▶ EXERCISE DETAILS: Reproduce the stretch from the start of the material through the line containing "Detection: Source Extractor", substituting "limit" for "threshold" and leaving all else unchanged. Omit the pictures from your reproduction.
-- begin --
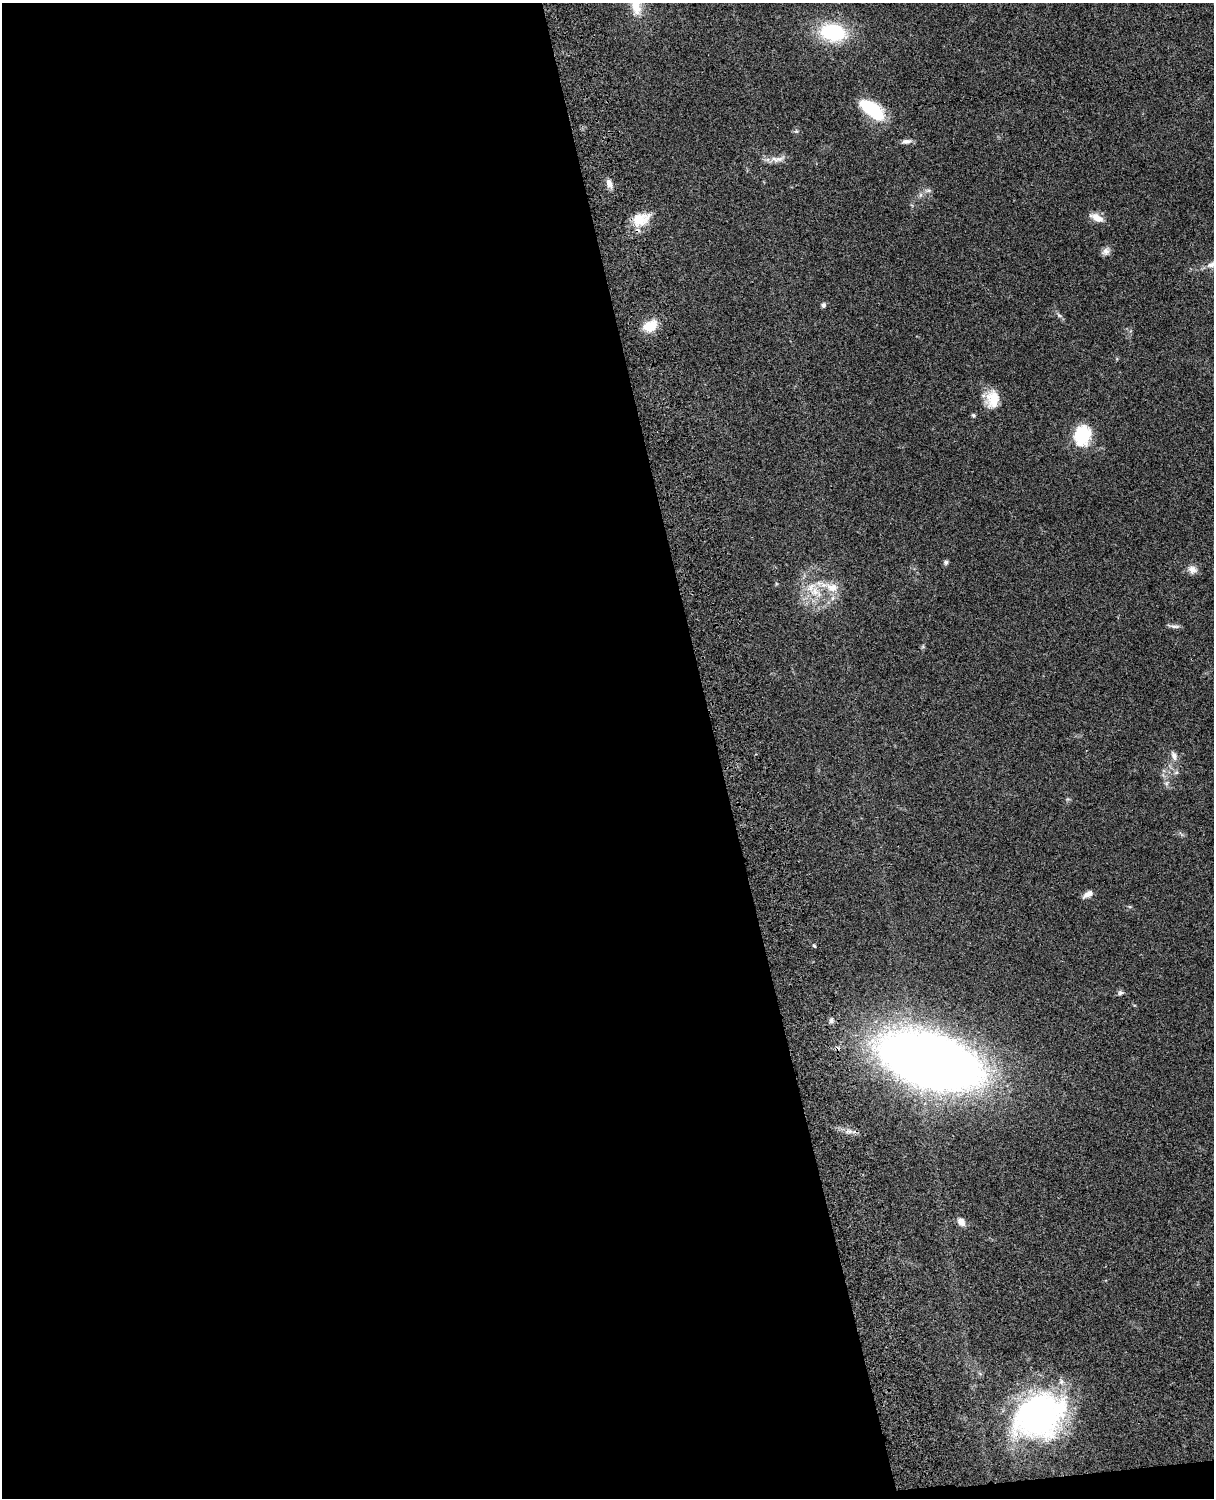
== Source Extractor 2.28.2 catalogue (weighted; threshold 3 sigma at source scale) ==
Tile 9 of 4 x 3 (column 1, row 3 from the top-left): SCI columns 121-1332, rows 277-1772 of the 5088 x 4927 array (HDU 1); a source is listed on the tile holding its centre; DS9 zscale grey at full resolution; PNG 1216 x 1500 px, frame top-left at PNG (2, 3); no overlay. Shown black and unused: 60% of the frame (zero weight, under 3 of 4 exposures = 6% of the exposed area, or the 3 px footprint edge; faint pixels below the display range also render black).
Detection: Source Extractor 2.28.2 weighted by HDU 2 'WHT'; one run over the whole footprint, this tile lists its part. Background 0.0792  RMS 0.0058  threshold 0.0262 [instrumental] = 3 sigma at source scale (4.5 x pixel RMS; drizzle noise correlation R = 1.50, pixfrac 1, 0.05/0.05 arcsec/px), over >= 5 px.
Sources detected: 36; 2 inside a brighter listed object's ellipse — not listed separately; the other 34 listed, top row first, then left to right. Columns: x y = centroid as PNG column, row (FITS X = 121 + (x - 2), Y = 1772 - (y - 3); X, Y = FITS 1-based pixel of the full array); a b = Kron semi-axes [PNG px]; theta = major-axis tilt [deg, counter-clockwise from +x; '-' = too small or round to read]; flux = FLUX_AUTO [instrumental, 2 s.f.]
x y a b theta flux
636 5 31 14 -80 12
833 32 24 16 -10 47
873 110 28 12 -37 33
796 131 6 4 -17 0.9
906 141 13 6 10 2.5
778 159 20 7 9 4.3
609 184 13 7 -69 3.4
928 190 11 4 5 1.5
920 195 7 4 71 1.2
1097 218 17 8 -26 5.8
641 219 25 16 19 13
1106 251 12 9 43 2.8
824 305 7 6 - 1.3
1059 315 9 4 -30 1.3
650 326 19 12 27 9.9
993 399 21 16 87 12
973 415 5 4 - 0.95
1082 435 24 19 75 24
946 562 6 6 - 1.4
1192 570 12 11 - 3.6
832 587 19 13 -15 8.1
815 592 25 14 -36 15
1174 626 16 4 -6 1.9
1174 756 14 7 -68 3.3
1176 772 7 5 43 1.2
1166 783 7 4 -18 1.1
1088 894 13 6 29 3.5
814 946 5 3 - 0.62
1120 993 7 7 - 1.4
831 1021 7 7 - 1.8
931 1061 73 37 -16 820
848 1131 9 6 0 2.6
961 1222 10 7 -54 4.1
1039 1415 55 43 29 160
Overlapping masked pixels (flux is a lower limit): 2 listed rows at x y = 641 219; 931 1061
Isophote crosses this tile's border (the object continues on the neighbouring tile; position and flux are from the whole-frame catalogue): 1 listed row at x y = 636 5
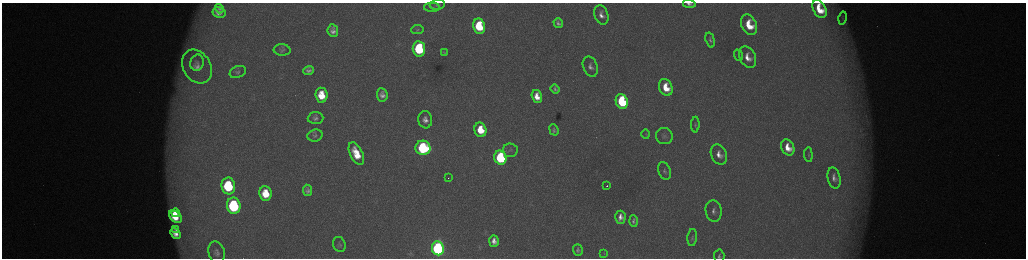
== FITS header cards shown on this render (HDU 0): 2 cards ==
NAXIS1  =                 2048 /fastest changing axis
NAXIS2  =                  512 /next to fastest changing axis

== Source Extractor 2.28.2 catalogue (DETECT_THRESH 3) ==
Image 2048 x 512 px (HDU 0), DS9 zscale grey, zoomed out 1/2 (1 PNG px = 2 x 2 image px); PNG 1028 x 260 px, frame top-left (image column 1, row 511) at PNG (2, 3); each listed source drawn as its Kron ellipse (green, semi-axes under 4 px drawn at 4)
Background 174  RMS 2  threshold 5.86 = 3 sigma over >= 5 px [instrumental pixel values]
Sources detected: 72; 4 cannot appear on this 1/2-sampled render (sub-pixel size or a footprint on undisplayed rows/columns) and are neither listed nor drawn; the other 68 listed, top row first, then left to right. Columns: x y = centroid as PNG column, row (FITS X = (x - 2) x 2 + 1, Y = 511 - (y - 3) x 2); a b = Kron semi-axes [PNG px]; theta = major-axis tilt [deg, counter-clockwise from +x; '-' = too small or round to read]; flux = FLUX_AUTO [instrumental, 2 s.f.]
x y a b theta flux
689 4 6 3 -11 1400
437 5 7 5 10 1100
432 7 8 4 0 920
219 9 5 3 - 1100
819 9 10 6 -62 10000
219 13 6 5 - 2700
601 15 10 6 -71 3100
843 18 6 3 78 690
558 23 5 3 - 1000
749 25 11 7 -66 13000
479 26 8 6 -79 23000
417 29 6 4 8 690
333 31 6 5 - 2100
710 40 7 4 -74 930
419 49 7 6 - 38000
282 50 8 5 -2 1200
445 52 4 3 - 440
739 55 6 3 -68 500
748 57 11 7 -64 5200
197 63 8 6 76 2000
197 67 18 13 -58 7300
590 67 10 7 -68 2400
308 71 5 4 - 1500
238 72 8 5 23 1200
666 87 9 6 -67 10000
555 89 5 3 - 1000
321 95 7 6 - 10000
382 95 7 5 -82 2500
537 97 7 5 -74 5300
622 101 7 6 - 41000
315 118 8 6 3 1500
425 120 9 7 -83 2800
695 125 8 3 88 670
480 130 7 6 - 12000
554 130 5 4 - 1000
646 134 5 4 - 520
315 136 7 6 - 1100
664 136 8 8 - 1800
788 147 8 6 -63 7000
423 148 7 7 - 60000
510 150 7 6 - 1300
356 153 12 6 -66 11000
719 154 10 7 -65 3900
808 155 7 3 -85 540
500 158 7 6 - 52000
664 171 9 6 -70 1400
448 178 2 1 - 420
834 178 10 6 -76 2600
228 186 8 7 - 36000
607 186 2 1 - 690
307 190 6 4 -84 1500
266 193 7 6 - 11000
234 206 8 6 -81 62000
714 211 11 8 -79 2400
176 213 4 3 - 4200
175 217 7 5 -41 10000
620 217 6 5 - 3200
633 221 6 3 -87 1000
176 229 4 3 - 900
175 234 6 4 -47 2900
692 238 8 5 84 1100
494 241 6 5 - 2700
339 244 8 6 -68 980
438 248 7 6 - 130000
578 250 6 5 - 1000
217 253 11 8 -75 2300
604 253 3 2 - 270
719 256 7 5 -87 1100
At the frame edge (FLAGS 8, measured only in part): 3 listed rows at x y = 689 4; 819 9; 719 256
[4 sub-pixel or undisplayed-footprint detections neither listed nor drawn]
-- end --
▶ TASK OUTPUT:
== Source Extractor 2.28.2 catalogue (weighted; limit 3 sigma at source scale) ==
Tile 9 of 4 x 3 (column 1, row 3 from the top-left): SCI columns 121-1332, rows 277-1772 of the 5088 x 4927 array (HDU 1); a source is listed on the tile holding its centre; DS9 zscale grey at full resolution; PNG 1216 x 1500 px, frame top-left at PNG (2, 3); no overlay. Shown black and unused: 60% of the frame (zero weight, under 3 of 4 exposures = 6% of the exposed area, or the 3 px footprint edge; faint pixels below the display range also render black).
Detection: Source Extractor 2.28.2 weighted by HDU 2 'WHT'; one run over the whole footprint, this tile lists its part. Background 0.0792  RMS 0.0058  limit 0.0262 [instrumental] = 3 sigma at source scale (4.5 x pixel RMS; drizzle noise correlation R = 1.50, pixfrac 1, 0.05/0.05 arcsec/px), over >= 5 px.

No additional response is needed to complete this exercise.